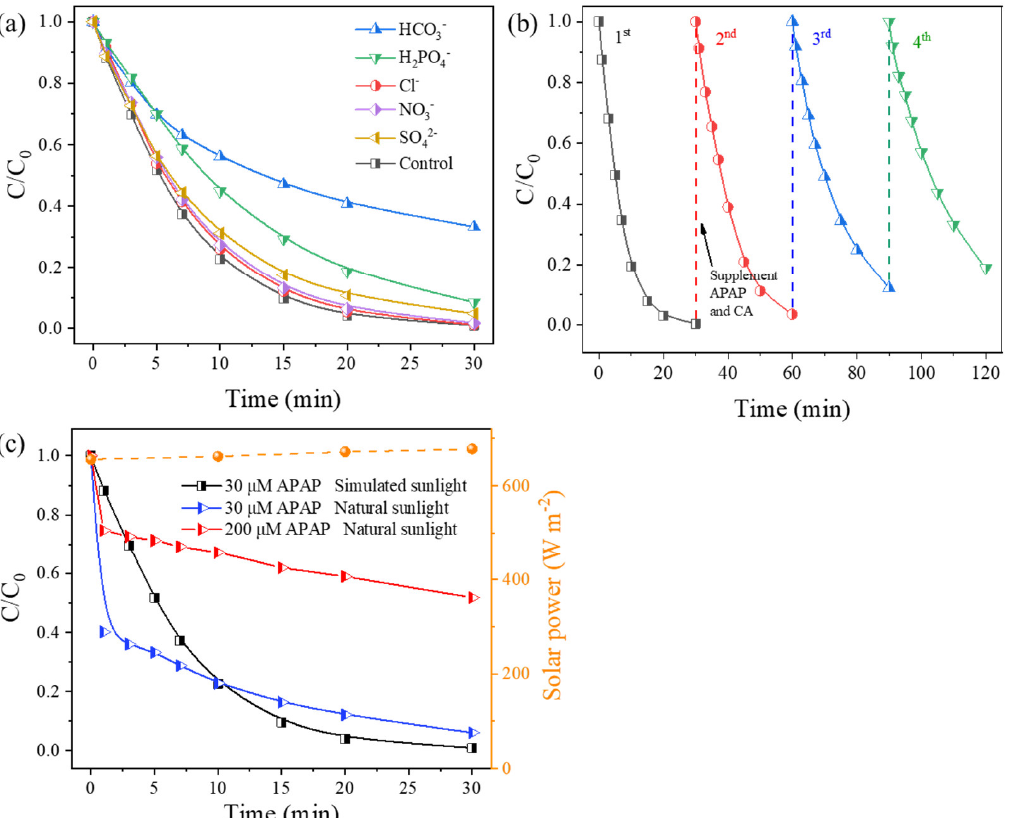
Figure 4. Performance of APAP degradation in the pyrite–CA–light system with ( a ) various co-existing anions, ( b ) the reused pyrite and ( c ) natural sunlight as irradiation source. Initial conditions: [Cl − ] = [NO 3– ] = [SO 42− ] = [H 2 PO 4− ] = [HCO 3– ] = 5 mM, [pyrite] = 0.1 g L −1 , [APAP] = 30 μM, [CA] = 0.6 mM, pH ini = 6.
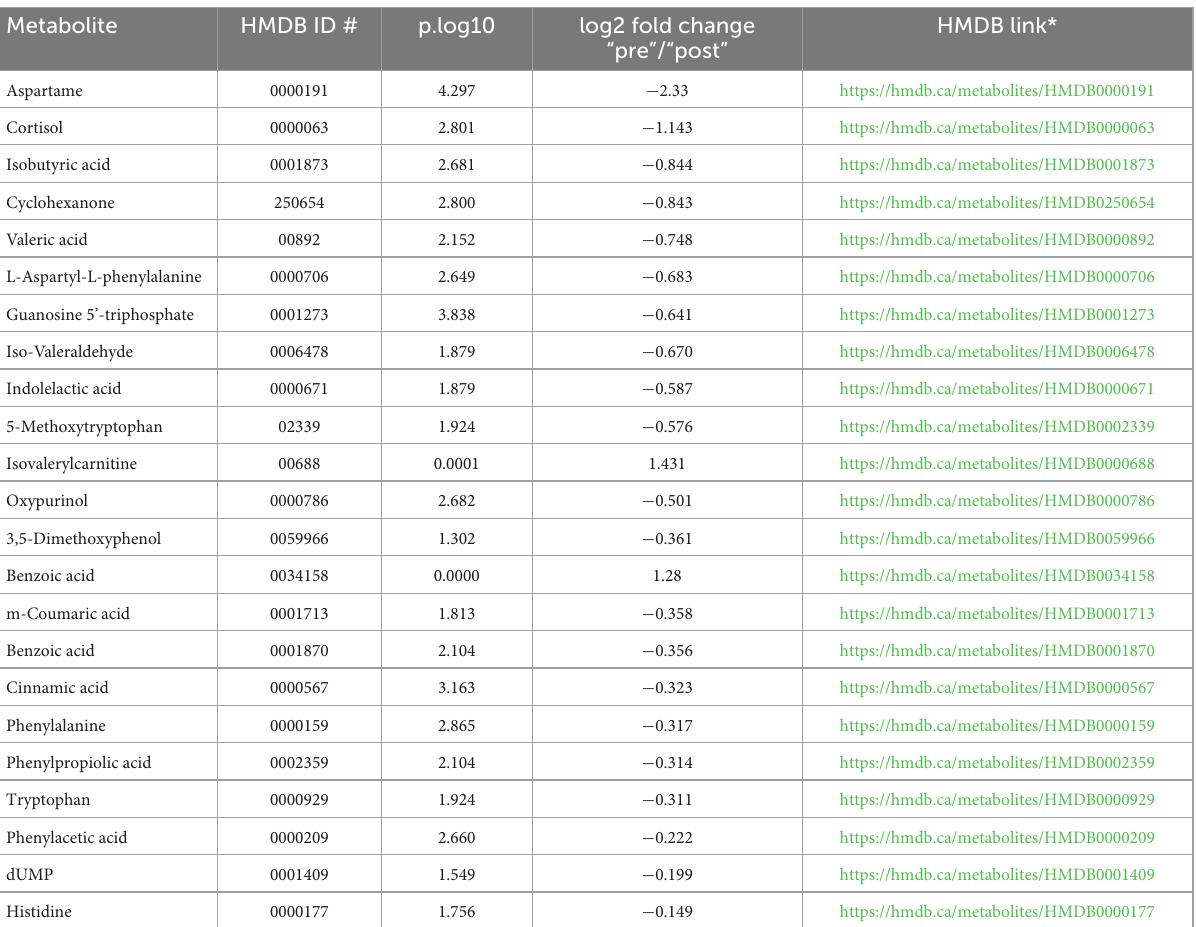
TABLE 3 Summary of metabolites that decreased after Ramadan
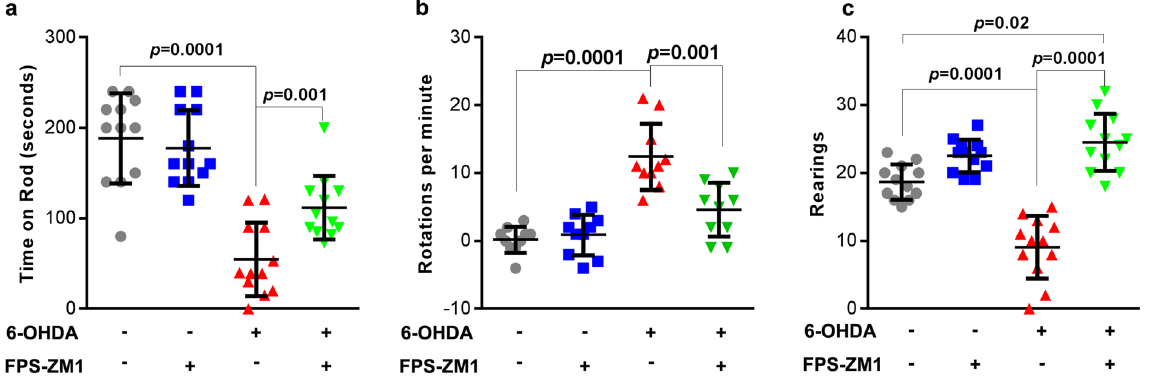
Figure 7. FPS-ZM1 protects rats from 6-OHDA-induced motor deficits. Locomotor abilities of rats injected with 6-OHDA were examined 14 days after the injection. ( a ) Rotarod test – total time on the rod limited to 4 min. ( b ) Rotational activity after apomorphine challenging. ( c ) Open field rearing test - duration limited to 5 min. Values represent mean ± SD from ten rats per group. One-way analysis of variance and Bonferroni Multiple Comparison post-hoc test were applied to all data. p values are embedded in the figure. n = 12 per group was used for rotarod and rearing test, n = 10 per group was used to measure the rotational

= What to work on =
Should there be pictures in the data, leave them out and return the rest exactly.

= Answer area =
Figure 4. Performance of APAP degradation in the pyrite–CA–light system with ( a ) various co-existing anions, ( b ) the reused pyrite and ( c ) natural sunlight as irradiation source. Initial conditions: [Cl − ] = [NO 3– ] = [SO 42− ] = [H 2 PO 4− ] = [HCO 3– ] = 5 mM, [pyrite] = 0.1 g L −1 , [APAP] = 30 μM, [CA] = 0.6 mM, pH ini = 6.
TABLE 3 Summary of metabolites that decreased after Ramadan
Figure 7. FPS-ZM1 protects rats from 6-OHDA-induced motor deficits. Locomotor abilities of rats injected with 6-OHDA were examined 14 days after the injection. ( a ) Rotarod test – total time on the rod limited to 4 min. ( b ) Rotational activity after apomorphine challenging. ( c ) Open field rearing test - duration limited to 5 min. Values represent mean ± SD from ten rats per group. One-way analysis of variance and Bonferroni Multiple Comparison post-hoc test were applied to all data. p values are embedded in the figure. n = 12 per group was used for rotarod and rearing test, n = 10 per group was used to measure the rotational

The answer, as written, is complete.